What is expected
On how many lines of the records below does the string "grade" appear? Reply with only the number.

*** Raw data Section Begins ***

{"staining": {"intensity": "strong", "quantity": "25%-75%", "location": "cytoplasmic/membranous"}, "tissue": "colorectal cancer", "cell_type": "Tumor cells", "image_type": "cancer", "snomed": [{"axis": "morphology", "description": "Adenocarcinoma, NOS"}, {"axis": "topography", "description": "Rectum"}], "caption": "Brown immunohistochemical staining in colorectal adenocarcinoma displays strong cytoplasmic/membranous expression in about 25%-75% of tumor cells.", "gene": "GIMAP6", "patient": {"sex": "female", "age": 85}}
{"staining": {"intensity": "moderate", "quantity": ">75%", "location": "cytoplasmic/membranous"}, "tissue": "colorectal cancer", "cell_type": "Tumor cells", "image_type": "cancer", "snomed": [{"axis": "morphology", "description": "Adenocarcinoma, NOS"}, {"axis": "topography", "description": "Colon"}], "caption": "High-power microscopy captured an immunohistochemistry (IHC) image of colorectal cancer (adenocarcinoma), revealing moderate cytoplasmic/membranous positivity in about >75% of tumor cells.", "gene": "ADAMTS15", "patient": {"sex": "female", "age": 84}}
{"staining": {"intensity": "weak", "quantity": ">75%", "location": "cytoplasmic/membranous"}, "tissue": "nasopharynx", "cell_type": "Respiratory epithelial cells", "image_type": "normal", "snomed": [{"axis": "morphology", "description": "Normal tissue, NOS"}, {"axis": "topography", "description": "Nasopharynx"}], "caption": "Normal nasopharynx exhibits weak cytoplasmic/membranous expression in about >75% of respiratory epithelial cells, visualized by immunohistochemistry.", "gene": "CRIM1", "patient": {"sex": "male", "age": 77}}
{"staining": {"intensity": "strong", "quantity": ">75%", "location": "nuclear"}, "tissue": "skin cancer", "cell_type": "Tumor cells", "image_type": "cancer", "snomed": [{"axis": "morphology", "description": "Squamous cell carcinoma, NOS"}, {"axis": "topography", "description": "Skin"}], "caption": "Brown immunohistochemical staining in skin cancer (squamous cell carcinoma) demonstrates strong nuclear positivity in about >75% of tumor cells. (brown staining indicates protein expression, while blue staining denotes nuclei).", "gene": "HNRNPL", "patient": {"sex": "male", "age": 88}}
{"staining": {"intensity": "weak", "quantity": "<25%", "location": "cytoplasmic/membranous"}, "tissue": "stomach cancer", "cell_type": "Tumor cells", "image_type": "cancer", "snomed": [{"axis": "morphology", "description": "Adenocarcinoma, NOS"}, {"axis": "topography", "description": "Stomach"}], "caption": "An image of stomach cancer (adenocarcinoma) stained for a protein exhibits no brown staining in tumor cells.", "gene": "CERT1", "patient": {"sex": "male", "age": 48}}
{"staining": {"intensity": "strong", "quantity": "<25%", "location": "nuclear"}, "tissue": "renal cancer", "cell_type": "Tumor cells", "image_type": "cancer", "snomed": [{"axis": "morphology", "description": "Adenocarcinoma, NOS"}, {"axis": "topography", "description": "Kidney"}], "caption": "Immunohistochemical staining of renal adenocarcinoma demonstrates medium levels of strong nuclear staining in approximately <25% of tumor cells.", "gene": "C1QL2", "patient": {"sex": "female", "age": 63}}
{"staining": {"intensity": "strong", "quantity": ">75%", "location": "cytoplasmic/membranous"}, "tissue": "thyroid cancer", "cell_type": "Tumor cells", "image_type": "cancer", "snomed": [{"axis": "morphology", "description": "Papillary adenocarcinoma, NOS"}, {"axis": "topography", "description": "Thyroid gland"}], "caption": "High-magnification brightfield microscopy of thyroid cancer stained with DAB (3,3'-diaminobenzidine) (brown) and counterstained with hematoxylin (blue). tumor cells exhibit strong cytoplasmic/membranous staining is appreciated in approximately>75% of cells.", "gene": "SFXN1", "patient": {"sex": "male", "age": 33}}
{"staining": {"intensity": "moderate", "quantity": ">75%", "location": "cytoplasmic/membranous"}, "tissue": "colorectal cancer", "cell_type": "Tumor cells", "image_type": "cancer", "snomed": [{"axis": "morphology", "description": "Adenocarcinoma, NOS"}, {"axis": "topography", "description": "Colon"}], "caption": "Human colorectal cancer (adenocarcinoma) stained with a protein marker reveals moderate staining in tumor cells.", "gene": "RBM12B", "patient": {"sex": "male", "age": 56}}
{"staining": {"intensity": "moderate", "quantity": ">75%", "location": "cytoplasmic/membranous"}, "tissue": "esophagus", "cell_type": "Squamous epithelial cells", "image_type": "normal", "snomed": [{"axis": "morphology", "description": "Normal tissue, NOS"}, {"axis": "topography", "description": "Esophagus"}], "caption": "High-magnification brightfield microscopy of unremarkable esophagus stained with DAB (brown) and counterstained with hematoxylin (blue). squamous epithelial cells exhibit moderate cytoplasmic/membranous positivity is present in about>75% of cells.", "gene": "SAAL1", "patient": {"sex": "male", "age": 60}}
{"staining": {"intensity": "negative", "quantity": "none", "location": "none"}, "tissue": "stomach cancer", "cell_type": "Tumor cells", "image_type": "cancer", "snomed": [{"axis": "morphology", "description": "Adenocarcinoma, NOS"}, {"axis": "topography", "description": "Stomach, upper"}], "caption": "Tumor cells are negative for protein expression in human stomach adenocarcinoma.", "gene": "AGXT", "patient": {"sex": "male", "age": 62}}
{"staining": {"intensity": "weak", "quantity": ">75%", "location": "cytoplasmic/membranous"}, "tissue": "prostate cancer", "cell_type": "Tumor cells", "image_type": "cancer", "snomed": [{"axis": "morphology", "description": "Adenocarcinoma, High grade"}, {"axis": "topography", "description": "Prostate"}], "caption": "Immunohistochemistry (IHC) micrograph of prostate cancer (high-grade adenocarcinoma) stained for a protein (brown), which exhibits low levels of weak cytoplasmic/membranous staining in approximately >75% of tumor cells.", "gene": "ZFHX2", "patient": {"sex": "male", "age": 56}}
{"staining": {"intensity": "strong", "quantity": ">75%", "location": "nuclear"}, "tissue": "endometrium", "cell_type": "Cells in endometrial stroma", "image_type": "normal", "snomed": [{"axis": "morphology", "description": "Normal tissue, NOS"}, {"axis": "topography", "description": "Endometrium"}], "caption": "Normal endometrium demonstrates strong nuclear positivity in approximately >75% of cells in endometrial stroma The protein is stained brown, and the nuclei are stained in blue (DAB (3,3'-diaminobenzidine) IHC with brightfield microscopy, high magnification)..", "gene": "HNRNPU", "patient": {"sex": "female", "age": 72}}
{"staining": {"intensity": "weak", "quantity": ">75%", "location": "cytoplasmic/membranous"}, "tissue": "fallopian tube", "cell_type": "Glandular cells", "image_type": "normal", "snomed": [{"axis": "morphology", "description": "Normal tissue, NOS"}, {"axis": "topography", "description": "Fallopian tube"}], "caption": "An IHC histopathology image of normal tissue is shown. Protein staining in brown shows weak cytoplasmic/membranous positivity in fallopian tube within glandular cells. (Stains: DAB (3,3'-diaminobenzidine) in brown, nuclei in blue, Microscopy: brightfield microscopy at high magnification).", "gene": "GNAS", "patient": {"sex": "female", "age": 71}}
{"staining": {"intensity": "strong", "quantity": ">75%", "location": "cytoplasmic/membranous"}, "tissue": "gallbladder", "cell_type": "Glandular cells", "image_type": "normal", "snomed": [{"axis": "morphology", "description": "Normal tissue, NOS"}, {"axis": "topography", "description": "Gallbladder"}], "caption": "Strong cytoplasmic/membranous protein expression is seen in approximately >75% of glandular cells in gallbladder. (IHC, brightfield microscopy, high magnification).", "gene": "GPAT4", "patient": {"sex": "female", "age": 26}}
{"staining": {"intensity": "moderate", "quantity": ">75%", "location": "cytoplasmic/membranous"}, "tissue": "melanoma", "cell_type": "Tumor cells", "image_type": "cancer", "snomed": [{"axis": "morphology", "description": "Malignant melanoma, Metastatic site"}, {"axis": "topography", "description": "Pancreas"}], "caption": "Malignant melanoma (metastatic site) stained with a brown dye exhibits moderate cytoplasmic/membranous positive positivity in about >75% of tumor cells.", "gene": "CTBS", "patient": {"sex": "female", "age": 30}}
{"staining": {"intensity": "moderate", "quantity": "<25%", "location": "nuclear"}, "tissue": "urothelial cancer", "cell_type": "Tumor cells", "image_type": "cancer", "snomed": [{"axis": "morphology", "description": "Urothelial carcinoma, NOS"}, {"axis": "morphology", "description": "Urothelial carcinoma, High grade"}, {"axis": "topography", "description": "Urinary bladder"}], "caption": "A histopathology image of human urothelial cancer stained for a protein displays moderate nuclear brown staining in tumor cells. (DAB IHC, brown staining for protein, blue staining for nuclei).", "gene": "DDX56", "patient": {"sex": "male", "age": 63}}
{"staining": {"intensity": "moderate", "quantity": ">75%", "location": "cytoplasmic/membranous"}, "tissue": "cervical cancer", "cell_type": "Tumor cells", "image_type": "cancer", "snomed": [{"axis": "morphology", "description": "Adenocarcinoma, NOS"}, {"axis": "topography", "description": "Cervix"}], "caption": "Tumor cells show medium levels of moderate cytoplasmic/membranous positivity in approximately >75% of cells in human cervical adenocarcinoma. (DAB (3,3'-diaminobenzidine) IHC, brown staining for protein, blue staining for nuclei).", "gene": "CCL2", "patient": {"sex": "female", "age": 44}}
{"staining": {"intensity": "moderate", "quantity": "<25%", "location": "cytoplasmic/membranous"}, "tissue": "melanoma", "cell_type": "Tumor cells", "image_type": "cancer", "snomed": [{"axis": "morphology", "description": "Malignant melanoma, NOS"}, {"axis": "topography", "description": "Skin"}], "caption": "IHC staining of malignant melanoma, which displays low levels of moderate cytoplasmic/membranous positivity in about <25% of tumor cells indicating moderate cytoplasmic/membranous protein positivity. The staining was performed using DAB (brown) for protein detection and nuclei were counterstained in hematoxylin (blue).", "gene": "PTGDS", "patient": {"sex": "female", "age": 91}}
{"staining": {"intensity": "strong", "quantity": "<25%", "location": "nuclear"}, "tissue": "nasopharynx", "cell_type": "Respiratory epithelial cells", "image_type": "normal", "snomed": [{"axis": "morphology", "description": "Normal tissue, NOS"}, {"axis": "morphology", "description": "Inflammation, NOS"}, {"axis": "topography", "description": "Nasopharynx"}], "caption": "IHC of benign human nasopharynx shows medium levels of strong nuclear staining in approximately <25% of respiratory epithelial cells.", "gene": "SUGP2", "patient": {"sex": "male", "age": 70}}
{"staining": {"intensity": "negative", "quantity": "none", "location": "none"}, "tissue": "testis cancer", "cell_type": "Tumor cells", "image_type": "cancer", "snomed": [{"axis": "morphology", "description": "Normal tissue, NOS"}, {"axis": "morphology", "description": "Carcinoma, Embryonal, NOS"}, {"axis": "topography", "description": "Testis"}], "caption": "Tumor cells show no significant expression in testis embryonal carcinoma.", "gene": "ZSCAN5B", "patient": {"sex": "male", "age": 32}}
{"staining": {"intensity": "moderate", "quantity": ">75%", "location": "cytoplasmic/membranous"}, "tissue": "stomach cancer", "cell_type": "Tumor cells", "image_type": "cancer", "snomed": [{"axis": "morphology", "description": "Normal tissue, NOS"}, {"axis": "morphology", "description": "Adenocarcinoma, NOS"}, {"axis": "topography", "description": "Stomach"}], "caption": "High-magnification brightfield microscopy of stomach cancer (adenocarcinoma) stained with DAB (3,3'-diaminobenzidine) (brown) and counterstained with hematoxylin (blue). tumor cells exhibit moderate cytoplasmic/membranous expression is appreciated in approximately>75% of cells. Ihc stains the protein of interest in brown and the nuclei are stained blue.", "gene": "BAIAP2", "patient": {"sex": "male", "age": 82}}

*** Raw data Section Ends ***

Answer box
2